Brief 1:
Can you summarize the text on monosodium glutamate and PSMA radioligand uptake in two sentences?
Brief 2:
Could you carry the text on monosodium glutamate and PSMA radioligand uptake forward from where it stops?

Extracted text:
- - -

Etienne Rousseau, Joseph Lau, Hsiou-Ting Kuo, Zhengxing Zhang, Helen Merkens, Navjit Hundal-Jabal, Nadine Colpo, Kuo-Shyan Lin and François Bénard
Journal of Nuclear Medicine December 2018, 59 (12) 1865-1868; DOI: https://doi.org/10.2967/jnumed.118.215350

Abstract

We evaluated the ability of monosodium glutamate (MSG) to reduce salivary and kidney uptake of a prostate-specific membrane antigen (PSMA) radioligand without affecting tumor uptake. Methods: LNCaP tumor–bearing mice were intraperitoneally injected with MSG (657, 329, or 164 mg/kg) or phosphate-buffered saline (PBS). Fifteen minutes later, the mice were intravenously administered 68Ga-PSMA-11. PET/CT imaging and biodistribution studies were performed 1 h after administration. Results: Tumor uptake (percentage injected dose per gram [%ID]) was not statistically different between groups, at 8.42 ± 1.40 %ID in the 657 mg/kg group, 7.19 ± 0.86 %ID in the 329 mg/kg group, 8.20 ± 2.44 %ID in the 164 mg/kg group, and 8.67 ± 1.97 %ID in the PBS group. Kidney uptake was significantly lower in the 657 mg/kg group (85.8 ± 24.2 %ID) than in the 329 mg/kg (159 ± 26.2 %ID), 164 mg/kg (211 ± 27.4 %ID), and PBS groups (182 ± 33.5 %ID) (P < 0.001). Salivary gland uptake was lower in the 657 mg/kg (3.72 ± 2.12 %ID) and 329 mg/kg (5.74 ± 0.62 %ID) groups than in the PBS group (10.04 ± 2.52 %ID) (P < 0.01). Conclusion: MSG decreased salivary and kidney uptake of 68Ga-PSMA-11 in a dose-dependent manner, whereas tumor uptake was unaffected.

Prostate-specific membrane antigen (PSMA) is an excellent prostate cancer target for theranostic applications. Many imaging agents showing high sensitivity or specificity for PSMA-expressing tissues have been developed (1). Some have been labeled with therapeutic radionuclides (i.e., 177Lu and 225Ac) and have had success in treating castration-resistant metastatic prostate cancer (2,3). The activity administered to patients is limited by toxicity to normal organs; high uptake is observed in the lacrimal glands, parotid glands, submandibular glands, and renal cortex (4). The potential side effects of higher doses include hematotoxicity, xerostomia, and renal dysfunction (2,3). In particular, xerostomia with α-emitters is so severe that patients have discontinued treatment (5). A means of decreasing this toxicity without affecting tumor uptake would allow administration of greater activity with presumably greater tumoricidal effect.

- - -

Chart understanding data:
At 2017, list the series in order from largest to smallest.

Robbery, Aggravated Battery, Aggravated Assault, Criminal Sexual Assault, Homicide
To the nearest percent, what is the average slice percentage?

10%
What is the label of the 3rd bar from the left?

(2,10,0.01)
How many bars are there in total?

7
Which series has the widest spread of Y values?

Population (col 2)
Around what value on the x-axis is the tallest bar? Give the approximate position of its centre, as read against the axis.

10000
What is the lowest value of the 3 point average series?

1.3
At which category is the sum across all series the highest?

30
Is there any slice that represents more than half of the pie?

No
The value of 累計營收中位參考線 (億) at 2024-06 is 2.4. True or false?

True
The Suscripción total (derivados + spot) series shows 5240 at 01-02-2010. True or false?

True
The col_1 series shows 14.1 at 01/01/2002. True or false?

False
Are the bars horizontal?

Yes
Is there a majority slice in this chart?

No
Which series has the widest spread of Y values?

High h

- - -

Result 1:
In LNCaP tumor–bearing mice injected with MSG or PBS before 68Ga-PSMA-11, tumor uptake did not differ significantly between groups, while kidney uptake was significantly lower at 657 mg/kg and salivary gland uptake was lower at 657 and 329 mg/kg than with PBS. The study concludes that MSG decreased salivary and kidney uptake of 68Ga-PSMA-11 in a dose-dependent manner without affecting tumor uptake, a point relevant because toxicity to normal organs limits the activity that can be given to patients.

Result 2:
Different pharmaceuticals, including 2-(phosphonomethyl)pentanedioic acid (PMPA), a PSMA inhibitor, have been explored for nephroprotection (6,7). PMPA displaced renal activity of a PSMA radiotherapeutic in cancer models, but this was generally accompanied by a reduction in tumor uptake (6,7). Mannitol infusion reduced renal uptake of 68Ga-PSMA-11 (8), but its effect on tumor uptake requires further investigations. Botulinum toxin was administered to the parotid gland of a patient and significantly decreased PSMA-ligand uptake (9). Although this procedure is promising, it is invasive and costly and may affect salivary gland function for weeks. In this study, we investigated monosodium glutamate (MSG) for reducing uptake of 68Ga-PSMA-11 in the salivary glands and kidneys in LNCaP tumor–bearing mice. MSG is a well-studied food additive and can stimulate salivary flow (10,11). Although PSMA is expressed in the salivary glands and kidneys, part of PSMA-ligand uptake in salivary glands may be due to off-target binding, as uptake is not observed in human studies with the radiolabeled J591 monoclonal antibody (1214). Because many PSMA ligands integrate glutamate for binding to PSMA, we hypothesized that MSG could reduce nonspecific accumulation in noncancerous tissues.

MATERIALS AND METHODS

68Ga-PSMA-11 Radiolabeling

The standard and radiolabeling precursor were purchased from ABX Advanced Biochemical Compounds. Radiolabeling was performed as previously published (15).

Cell Culture

LNCaP prostate adenocarcinoma cells (ATCC) were cultured in RPMI-1640 medium supplemented with 10% fetal bovine serum (Sigma-Aldrich), penicillin (100 IU/mL), and streptomycin (100 μg/m) (Life Technologies) in a humidified incubator (37°C, 5% CO2).

Competition Binding Assay

LNCaP cells were washed with phosphate-buffered saline (PBS) and harvested by trypsinization. Cells (200,000/well) were seeded onto a 24-well poly-d-lysine–coated plate for 48 h. Growth medium was replaced with PBS buffer (with 20 mM 4-(2-hydroxyethyl)piperazine-1-ethanesulfonic acid, 2% bovine serum albumin, pH 7.5) 1 h before the study. 18F-DCFPyL (0.1 nM), synthesized according to published procedures (16), was added to wells containing MSG (1 × 10−2 to 1.3 × 10−7 M), in triplicate. The assays were incubated for 1 h at 37°C with agitation. After aspiration, cells were washed twice with cold 4-(2-hydroxyethyl)piperazine-1-ethanesulfonic acid-buffered saline. To harvest cells, 400 μL of trypsin were added to each well. Samples were counted using a Wizard2 2480 (PerkinElmer) automatic γ-counter. Binding affinity (Ki) was calculated using nonlinear regression in Prism 7 (GraphPad Software) with a dissociation constant of 0.49 nM for 18F-DCFPyL.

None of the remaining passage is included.